WHAT YOU NEED TO DO:
Only these lines of the data below are wanted: the one with "να μην υπάρξει", the one with "και τον πενταψήφιο", and any lines between them, each repeated exactly.

————————

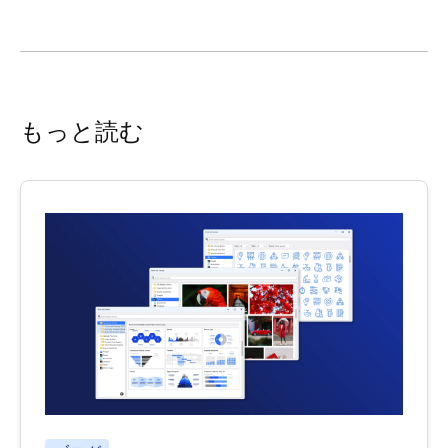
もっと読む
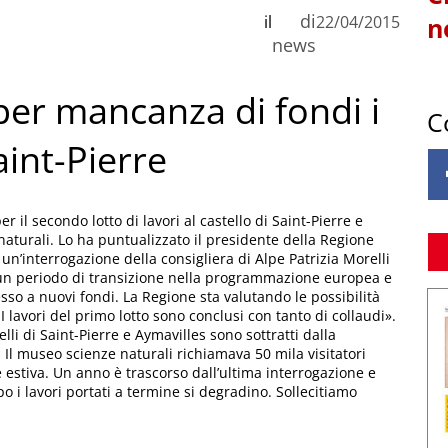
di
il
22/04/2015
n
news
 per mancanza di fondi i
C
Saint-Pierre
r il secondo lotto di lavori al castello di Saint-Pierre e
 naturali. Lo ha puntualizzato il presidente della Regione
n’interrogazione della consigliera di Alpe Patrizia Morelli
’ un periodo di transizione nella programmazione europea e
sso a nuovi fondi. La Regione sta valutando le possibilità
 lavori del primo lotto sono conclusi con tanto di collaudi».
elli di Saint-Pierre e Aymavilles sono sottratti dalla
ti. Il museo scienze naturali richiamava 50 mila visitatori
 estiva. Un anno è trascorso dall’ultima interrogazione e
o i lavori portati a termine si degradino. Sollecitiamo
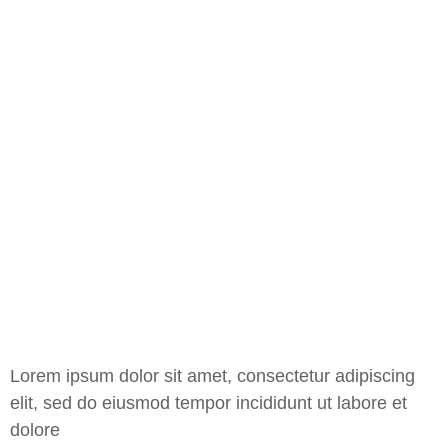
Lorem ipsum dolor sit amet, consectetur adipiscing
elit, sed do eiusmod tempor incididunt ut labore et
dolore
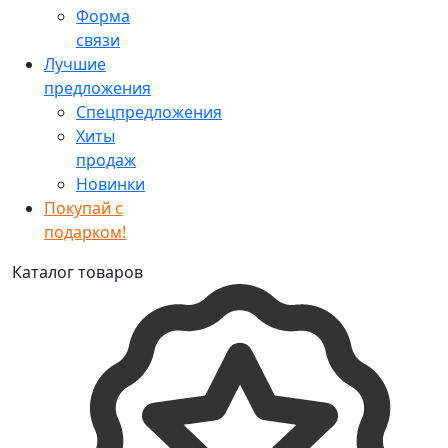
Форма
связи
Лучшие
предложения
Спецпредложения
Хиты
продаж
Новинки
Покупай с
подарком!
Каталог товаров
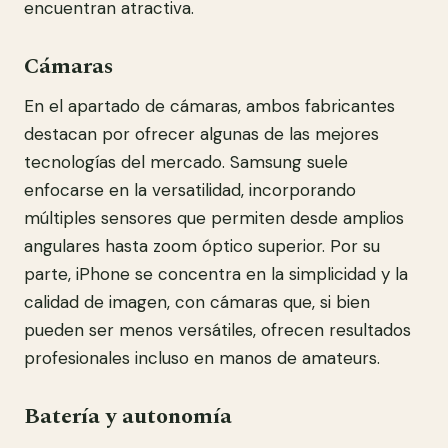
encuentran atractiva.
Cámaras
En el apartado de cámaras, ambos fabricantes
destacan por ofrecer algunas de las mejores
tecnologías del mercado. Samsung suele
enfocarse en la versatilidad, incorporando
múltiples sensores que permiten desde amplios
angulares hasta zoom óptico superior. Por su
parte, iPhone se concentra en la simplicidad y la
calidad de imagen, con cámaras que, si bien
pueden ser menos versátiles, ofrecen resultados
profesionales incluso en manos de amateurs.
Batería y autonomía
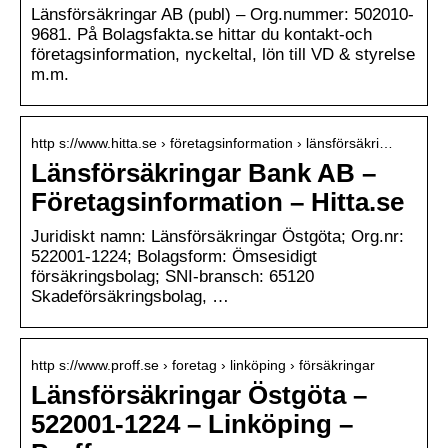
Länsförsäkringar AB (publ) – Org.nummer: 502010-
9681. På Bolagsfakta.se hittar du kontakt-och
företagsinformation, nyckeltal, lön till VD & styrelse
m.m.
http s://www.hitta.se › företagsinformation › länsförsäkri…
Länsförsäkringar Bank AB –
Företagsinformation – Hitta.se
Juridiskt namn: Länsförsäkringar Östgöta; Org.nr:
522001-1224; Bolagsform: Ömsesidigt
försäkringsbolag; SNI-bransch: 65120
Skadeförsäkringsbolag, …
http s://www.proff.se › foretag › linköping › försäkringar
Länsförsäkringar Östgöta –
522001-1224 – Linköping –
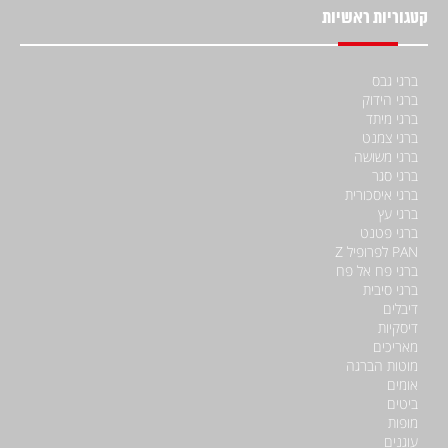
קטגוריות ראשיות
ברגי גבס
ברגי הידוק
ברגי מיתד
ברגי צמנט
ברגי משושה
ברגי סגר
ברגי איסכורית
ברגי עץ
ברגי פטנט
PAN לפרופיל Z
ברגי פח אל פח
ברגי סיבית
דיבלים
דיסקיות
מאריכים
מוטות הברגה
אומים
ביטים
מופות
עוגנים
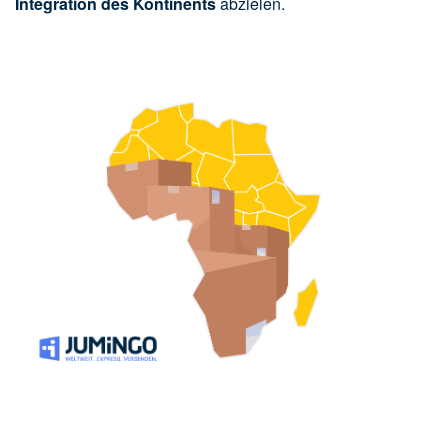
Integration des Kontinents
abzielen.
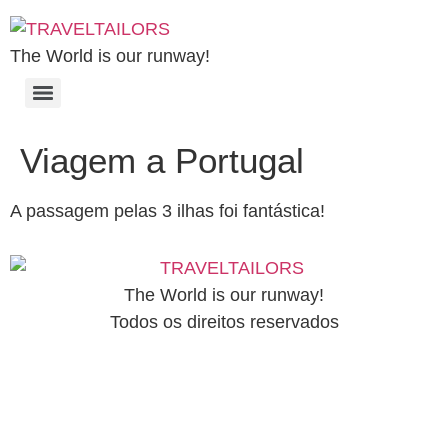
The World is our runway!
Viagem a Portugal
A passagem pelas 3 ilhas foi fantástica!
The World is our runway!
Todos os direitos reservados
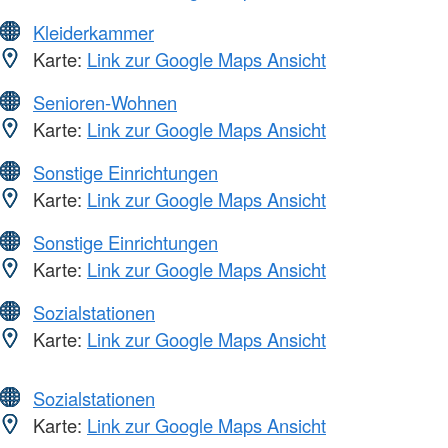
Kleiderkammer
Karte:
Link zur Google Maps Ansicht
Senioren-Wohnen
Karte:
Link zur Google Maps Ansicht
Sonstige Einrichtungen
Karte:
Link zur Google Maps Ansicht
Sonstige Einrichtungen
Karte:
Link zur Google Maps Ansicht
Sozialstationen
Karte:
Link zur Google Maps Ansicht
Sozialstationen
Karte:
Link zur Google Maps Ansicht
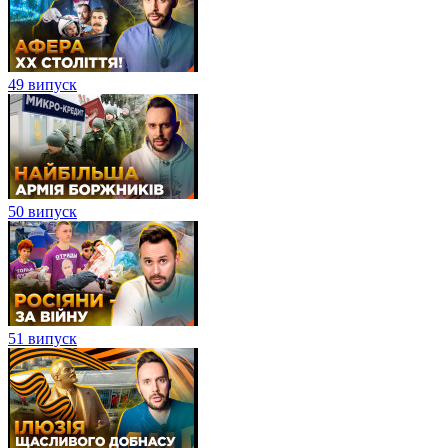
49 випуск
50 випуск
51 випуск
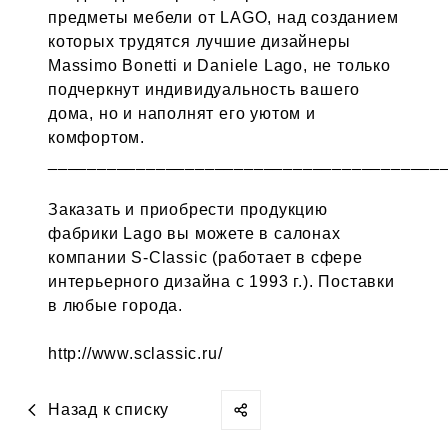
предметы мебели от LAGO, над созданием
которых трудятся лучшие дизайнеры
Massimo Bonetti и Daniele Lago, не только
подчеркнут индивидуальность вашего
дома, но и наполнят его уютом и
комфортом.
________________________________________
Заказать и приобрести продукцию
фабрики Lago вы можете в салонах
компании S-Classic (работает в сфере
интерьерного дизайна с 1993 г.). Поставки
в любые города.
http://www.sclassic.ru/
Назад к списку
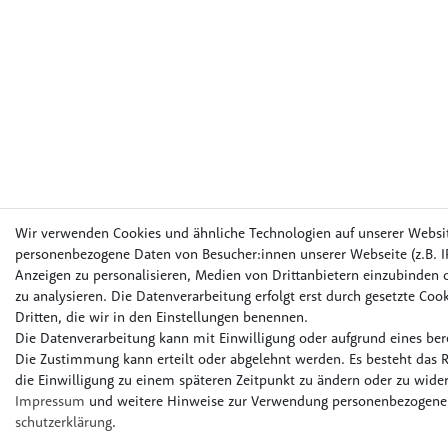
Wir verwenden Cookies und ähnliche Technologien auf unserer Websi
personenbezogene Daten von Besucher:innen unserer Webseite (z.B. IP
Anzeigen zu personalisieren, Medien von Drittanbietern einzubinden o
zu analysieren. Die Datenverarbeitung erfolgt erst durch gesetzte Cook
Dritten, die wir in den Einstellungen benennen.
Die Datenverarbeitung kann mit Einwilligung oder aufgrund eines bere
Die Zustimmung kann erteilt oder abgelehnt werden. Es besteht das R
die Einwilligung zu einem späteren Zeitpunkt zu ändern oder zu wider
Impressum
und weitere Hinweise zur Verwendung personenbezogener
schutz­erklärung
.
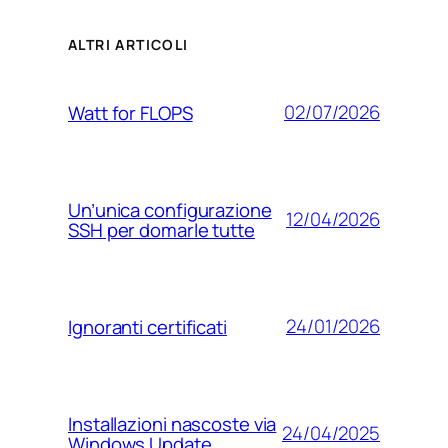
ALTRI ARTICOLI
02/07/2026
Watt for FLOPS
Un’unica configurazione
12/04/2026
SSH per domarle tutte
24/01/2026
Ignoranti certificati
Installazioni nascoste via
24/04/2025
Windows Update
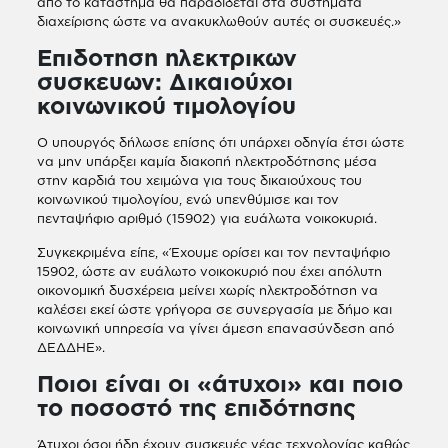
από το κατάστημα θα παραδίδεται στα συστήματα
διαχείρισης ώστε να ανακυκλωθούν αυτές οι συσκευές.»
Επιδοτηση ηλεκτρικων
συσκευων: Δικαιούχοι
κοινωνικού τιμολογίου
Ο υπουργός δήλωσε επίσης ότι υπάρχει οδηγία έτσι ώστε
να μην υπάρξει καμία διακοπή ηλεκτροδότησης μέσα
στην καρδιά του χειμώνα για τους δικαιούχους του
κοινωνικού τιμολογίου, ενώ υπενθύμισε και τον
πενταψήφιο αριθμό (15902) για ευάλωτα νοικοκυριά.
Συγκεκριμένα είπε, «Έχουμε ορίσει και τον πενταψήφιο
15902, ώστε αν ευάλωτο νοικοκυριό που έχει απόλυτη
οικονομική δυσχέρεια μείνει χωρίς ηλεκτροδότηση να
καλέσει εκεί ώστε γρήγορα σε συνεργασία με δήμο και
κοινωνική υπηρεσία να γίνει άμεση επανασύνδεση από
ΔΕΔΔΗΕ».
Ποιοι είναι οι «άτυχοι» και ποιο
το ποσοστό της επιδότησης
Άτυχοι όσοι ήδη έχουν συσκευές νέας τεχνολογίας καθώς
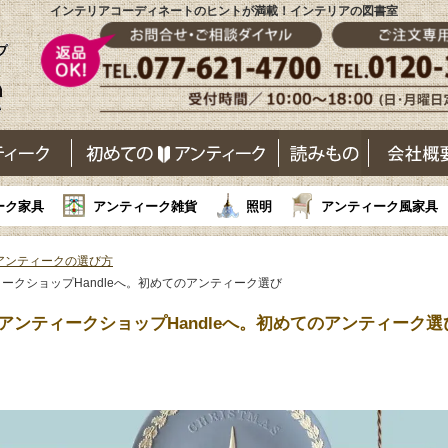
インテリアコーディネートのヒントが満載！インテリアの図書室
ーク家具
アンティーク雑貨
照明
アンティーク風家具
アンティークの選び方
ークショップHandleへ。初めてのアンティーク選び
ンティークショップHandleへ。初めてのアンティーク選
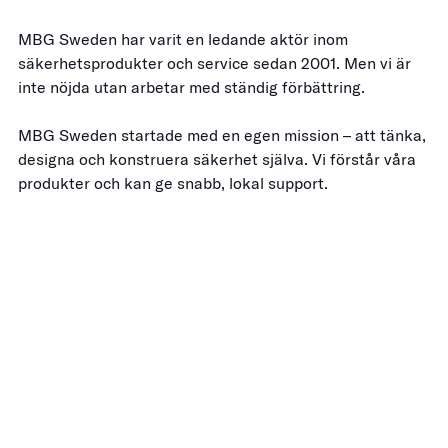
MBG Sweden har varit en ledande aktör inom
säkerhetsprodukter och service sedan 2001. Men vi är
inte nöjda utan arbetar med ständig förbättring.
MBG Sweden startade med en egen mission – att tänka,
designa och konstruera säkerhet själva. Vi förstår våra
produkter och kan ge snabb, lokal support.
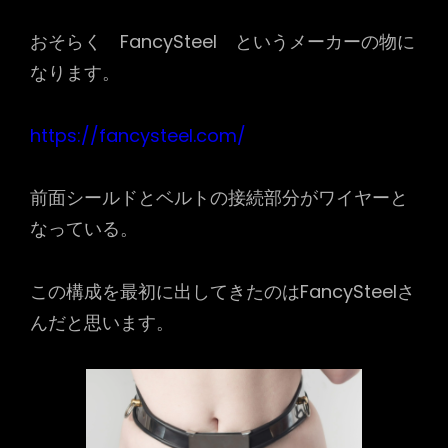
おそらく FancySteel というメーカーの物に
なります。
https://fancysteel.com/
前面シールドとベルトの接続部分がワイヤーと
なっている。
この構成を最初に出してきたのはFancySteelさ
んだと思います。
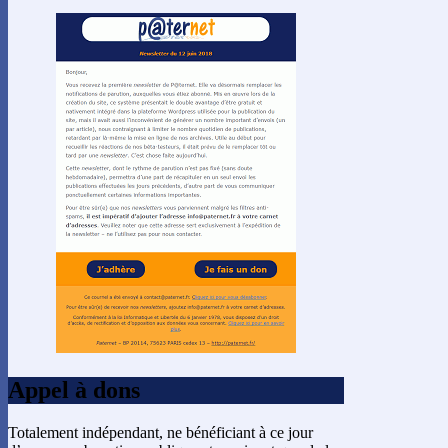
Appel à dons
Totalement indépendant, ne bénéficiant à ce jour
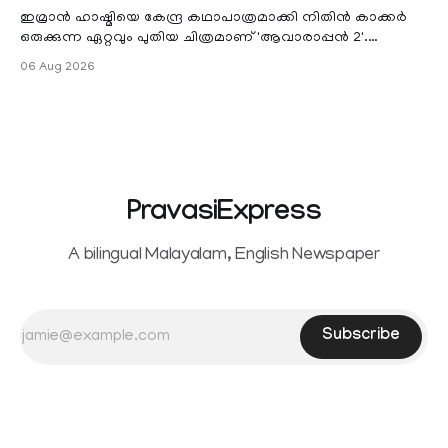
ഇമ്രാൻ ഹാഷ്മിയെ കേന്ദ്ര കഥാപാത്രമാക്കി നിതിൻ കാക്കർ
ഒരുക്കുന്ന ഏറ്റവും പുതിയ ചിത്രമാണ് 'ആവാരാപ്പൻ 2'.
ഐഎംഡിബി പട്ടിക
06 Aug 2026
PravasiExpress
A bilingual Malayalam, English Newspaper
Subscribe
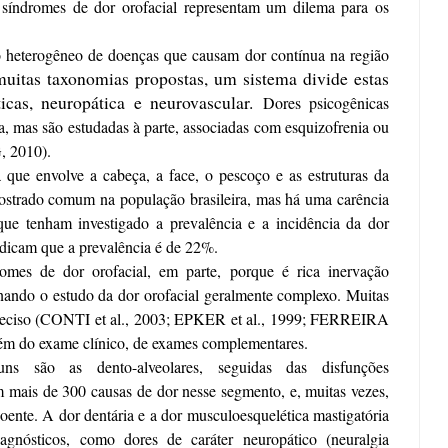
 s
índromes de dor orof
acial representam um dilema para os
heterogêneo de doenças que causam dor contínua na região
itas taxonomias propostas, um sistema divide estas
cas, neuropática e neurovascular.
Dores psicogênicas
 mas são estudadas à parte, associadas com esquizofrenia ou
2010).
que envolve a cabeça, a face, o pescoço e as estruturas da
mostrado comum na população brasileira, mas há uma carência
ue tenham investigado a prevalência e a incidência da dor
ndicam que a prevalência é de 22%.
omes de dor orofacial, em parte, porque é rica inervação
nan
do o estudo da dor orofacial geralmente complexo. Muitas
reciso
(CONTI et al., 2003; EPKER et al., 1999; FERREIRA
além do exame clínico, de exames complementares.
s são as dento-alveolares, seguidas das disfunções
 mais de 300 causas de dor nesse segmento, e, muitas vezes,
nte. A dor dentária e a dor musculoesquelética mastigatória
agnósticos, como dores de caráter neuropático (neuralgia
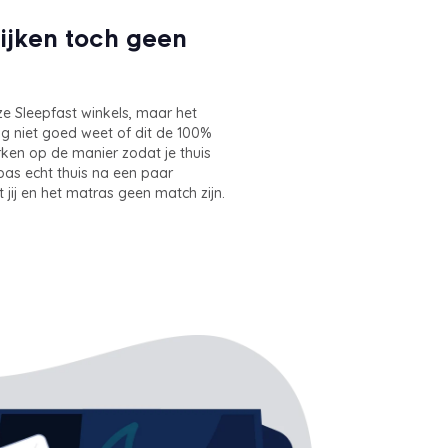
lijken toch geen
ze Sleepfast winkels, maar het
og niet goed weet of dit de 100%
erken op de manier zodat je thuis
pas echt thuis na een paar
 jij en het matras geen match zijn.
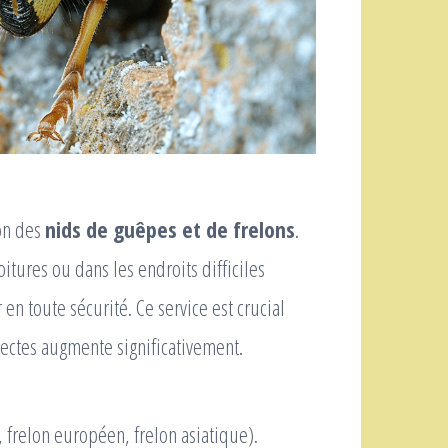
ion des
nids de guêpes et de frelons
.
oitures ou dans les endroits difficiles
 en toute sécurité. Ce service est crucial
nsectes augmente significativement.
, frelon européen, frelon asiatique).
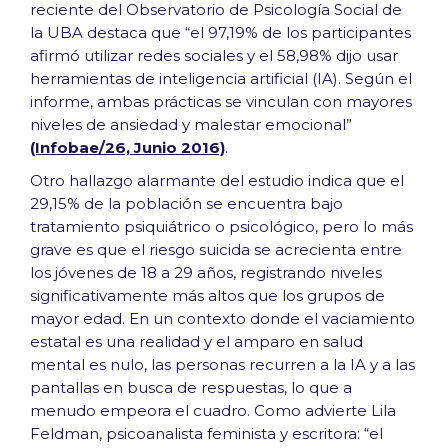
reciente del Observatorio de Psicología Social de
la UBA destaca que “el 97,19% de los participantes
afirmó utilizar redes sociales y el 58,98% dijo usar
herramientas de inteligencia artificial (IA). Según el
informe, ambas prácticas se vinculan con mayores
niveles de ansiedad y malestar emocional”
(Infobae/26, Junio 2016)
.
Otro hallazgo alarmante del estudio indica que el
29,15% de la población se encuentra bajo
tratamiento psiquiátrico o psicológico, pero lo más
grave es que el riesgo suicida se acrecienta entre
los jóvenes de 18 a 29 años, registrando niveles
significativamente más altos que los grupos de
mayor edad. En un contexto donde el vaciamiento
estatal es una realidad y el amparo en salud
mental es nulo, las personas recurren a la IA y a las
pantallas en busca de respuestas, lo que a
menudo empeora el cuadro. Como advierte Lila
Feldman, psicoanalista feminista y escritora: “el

————————

EXERCISE RESPONSE:
να μην υπάρξει καμία διακοπή ηλεκτροδότησης μέσα
στην καρδιά του χειμώνα για τους δικαιούχους του
κοινωνικού τιμολογίου, ενώ υπενθύμισε και τον
πενταψήφιο αριθμό (15902) για ευάλωτα νοικοκυριά.
Συγκεκριμένα είπε, «Έχουμε ορίσει και τον πενταψήφιο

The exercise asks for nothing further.